There’s a lot of hand-wringing over the amount of data Google and Facebook have on us, but mobile carriers have been flying under the radar. The fact is, they know roughly where you are all the time, and a new report claims they’ve been selling access to that information without the proper privacy safeguards in place. You can thank the shady world of data aggregators for this potentially egregious violation of your privacy.
A former Missouri sheriff has been charged with using an online service operated by law enforcement contractor Securus to track cell phones illegally, according to The New York Times. Prosecutors claim Cory Hutcheson used the system at least 11 times between 2014 and 2017 to track the phones of a judge, members of the state highway patrol, and others.
Securus mainly operates private telephone services for prisons and jails, but cell phone tracking is a “value-add” option in this lucrative and highly competitive market. The location data comes from a third-party called LocationSmart, which claims to have a direct connection to all four big US carriers, as well as several in Canada. The nature of this connection is unclear, but it would appear carriers are not getting the appropriate location consent before providing data to LocationSmart.
This location data isn’t anything new — your carrier always knows where you are based on network access, and that’s necessary to ensure you’re connected to the right towers. This network location data is not as accurate as GPS on your phone, but it usually pinpoints you within a few city blocks. LocationSmart even has a try-before-you-buy demo online where you can opt a phone number into the test and locate it in seconds. I tested it with a throwaway SIM, and it did indeed get close to my actual location.
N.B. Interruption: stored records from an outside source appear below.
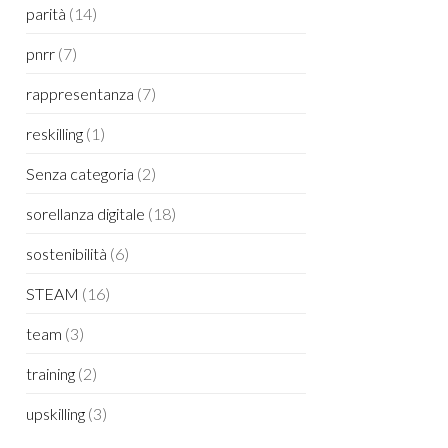
parità
(14)
pnrr
(7)
rappresentanza
(7)
reskilling
(1)
Senza categoria
(2)
sorellanza digitale
(18)
sostenibilità
(6)
STEAM
(16)
team
(3)
training
(2)
upskilling
(3)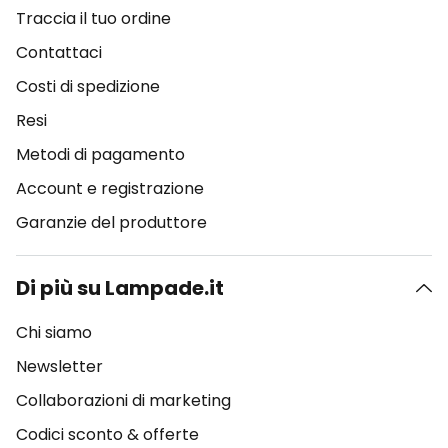
Traccia il tuo ordine
Contattaci
Costi di spedizione
Resi
Metodi di pagamento
Account e registrazione
Garanzie del produttore
Di più su Lampade.it
Chi siamo
Newsletter
Collaborazioni di marketing
Codici sconto & offerte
From a legal perspective, accessing a phone’s network location may or may not be illegal depending on where you live. Some states require warrants to track phones, but in others you only need that for real-time tracking. In a few places, this data requires no warrant at all. Us Senator Ron Wyden has sent a letter to the FCC seeking an investigation of Securus and LocationSmart, but the agency has not replied yet.
Carriers seem caught off guard by this report. They all have privacy policies that seem to prohibit this sort of sharing without consent, but Hutcheson was allegedly able to use Securus’ connection to LocationSmart to spy on multiple phones for years without anyone knowing. We’ve reached out to the big four US carriers to see if we can get updated statements on what, if anything, they are doing as a result of the New York Times report.